Pois Victor era, sobretudo, um viajante, um homem sem raízes (“graças a Deus!”), um humanista libertário que correu o mundo, movido pelas grandes ideias e pelo sonho, a espalhar a sua contagiante alegria e a sua inesgotável disposição para a amizade. Percorreu inúmeros países, viveu em vários deles e em dezenas de cidades. Seu périplo começou ainda na adolescência, quando deixou São Paulo para se tornar agricultor no sul da Bahia. Teve terras, estudou, formou-se em Direito, criou um jornal – “ Democrata”. Casou-se com Nenilda Marinheiro Leonardi (Nena) em Anápolis, de onde logo o casal partiu para o exílio: Bolívia, Peru, Equador, Colômbia, Venezuela, a América Central, os Estados Unidos. De Nova York, seguiu para a França, desembarcou em Paris em maio de 1968 e logo aderiu às barricadas dos estudantes revolucionários. Trabalhou numa hospedaria, antigo castelo nos arredores de Paris, onde viviam imigrantes portugueses, muitos deles analfabetos, para os quais ele escrevia cartas; experiência que, anos mais tarde, inspirou o livro de contos “Quando o escriba do castelo era eu”. Trabalhou, também, na assistência a crianças órfãs, vítimas da guerra do Vietnã. Como aluno do Institut International de Formation et de Recherche en vue du Développement, passou o ano de 1971 em pesquisas na China, na cidade Wu-Han. Naqueles mesmos anos, fez suas primeiras viagens ao Oriente Médio e ao norte da África, continente ao qual voltaria alguma vezes.
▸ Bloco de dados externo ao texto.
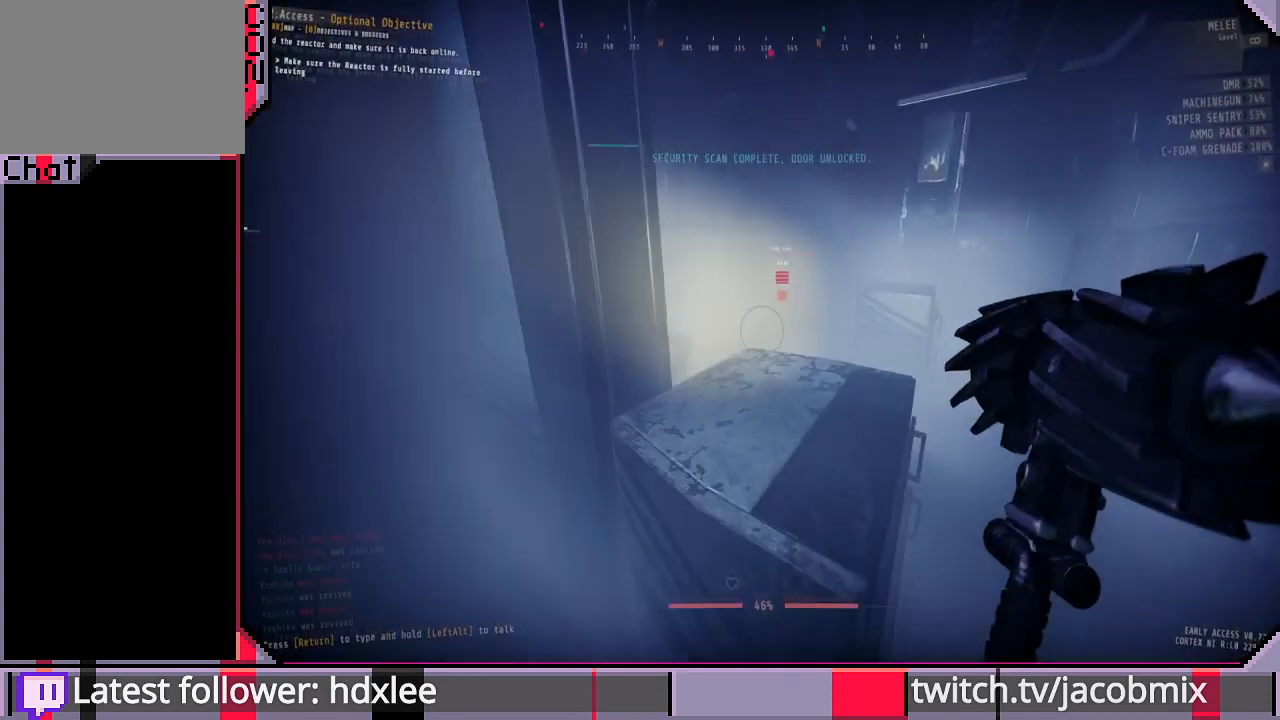
{"keys": ["d", "w"], "mouse": [], "events": [[33, "w", "up"], [200, "w", "down"]]}
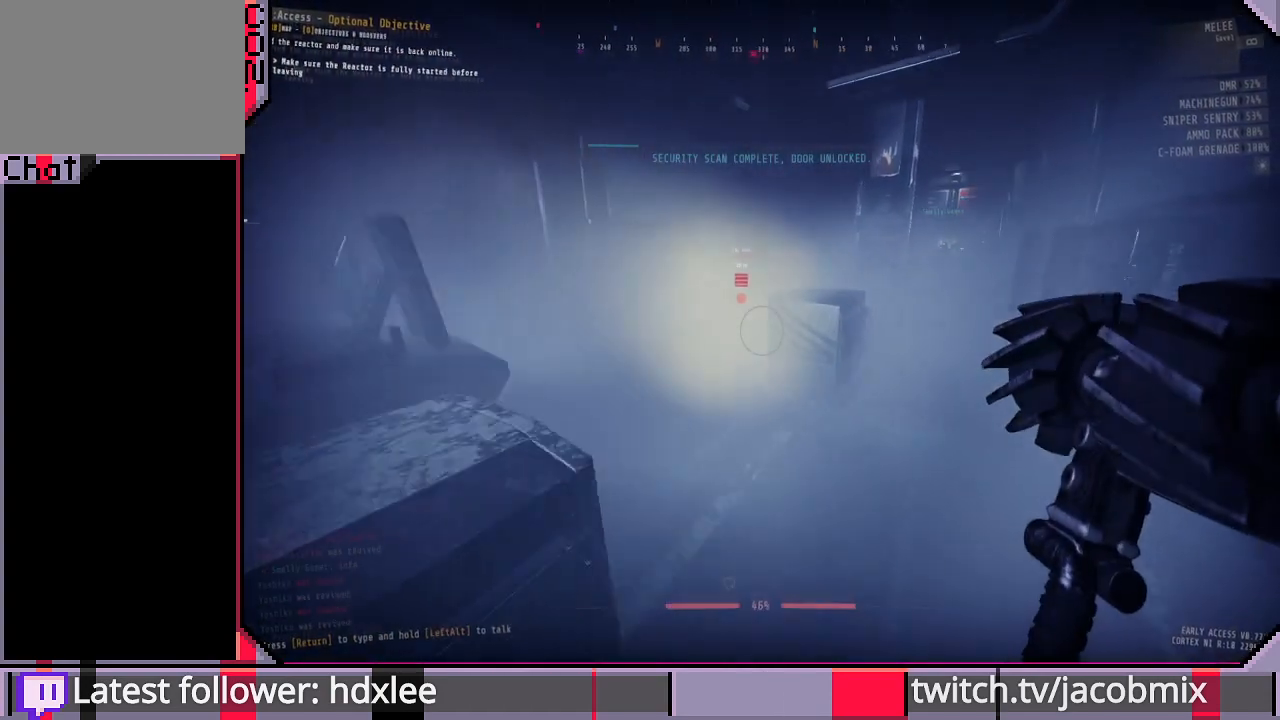
{"keys": ["d", "w"], "mouse": [], "events": [[67, "d", "up"], [100, "shift", "down"], [200, "d", "down"], [367, "shift", "up"]]}
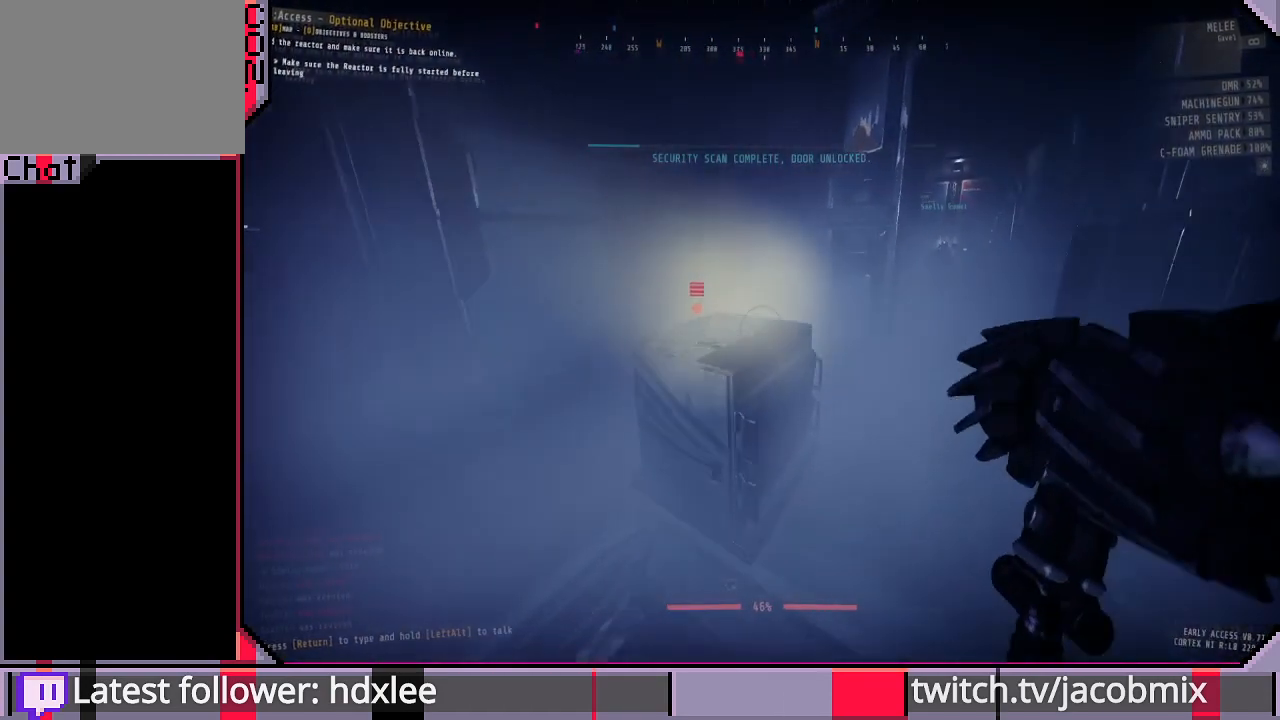
{"keys": ["d", "w"], "mouse": [], "events": []}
Na década de 1980, morou por alguns anos na Andaluzia, Espanha, realizando pesquisas em arquivos espanhóis e portugueses.
 
De uma longa viagem à Índia e ao Nepal e do grande interesse pelo Oriente, surgiu aquele que talvez seja o mais singelo e poético ensaio do Victor: Os navegantes e o sonho: presença do Oriente na história do Brasil, que trata da “presença sutil de várias culturas orientais no processo de formação da sociedade brasileira”. Em muitas de suas obras, os métodos e as consequências do colonialismo foram analisados e criticados, com propriedade. Mas, ao lembrar o universalismo dos grandes poetas da língua portuguesa, ele também destacou a síntese de que se constitui a cultura brasileira e as riquezas e potencialidades que ela incorporou. Potencialidade, por exemplo, para a construção da paz, vale dizer, para a fraternidade e a cooperação, para a superação das desigualdades, das múltiplas violências, da separatividade e dos preconceitos. Tênue luz no horizonte distante, utopia, mas possibilidade real que o enchia de esperança e que motivou seus melhores esforços, nas muitas dimensões da luta política e no trabalho intelectual para entender o nosso País, sem simplificações e reducionismos. Sobre isso, escreveu: “A história moderna foi tão povoada de intolerâncias nesses cinco séculos posteriores a Colombo, que o historiador que a conhece bem chega a sentir falta de ar. Daí o paradoxo: embora estude o passado, ninguém aspira tanto pelo novo, pelo futuro, como o historiador de ofício”.
 
Desde que saiu de Brasília, em 2002, com a morte de Nena, Victor Leonardi morou em diversas outras cidades: Rio de Janeiro, Búzios, Rio Bonito de Lumiar, Porto Alegre, Gramado, Florianópolis, São Paulo. Casou-se com Márcia Tonholi e, há muitos anos, passou a residir entre São José dos Campos, Campos do Jordão e a vila de São Francisco Xavier, na serra da Mantiqueira, onde os muitos novos amigos que cultivou, amantes das artes, o homenagearam, ainda em vida, dando seu nome a uma biblioteca e criando a “Virada Cultural Victor Leonardi”. Um grande boneco de carnaval, como os de Olinda, foi batizado “Vitão”. Um refúgio de fraternidade e alegria, que ele descreveu nestes versos:
 
Conheço vários espaços de brasilidade que ainda resistem diante do caos.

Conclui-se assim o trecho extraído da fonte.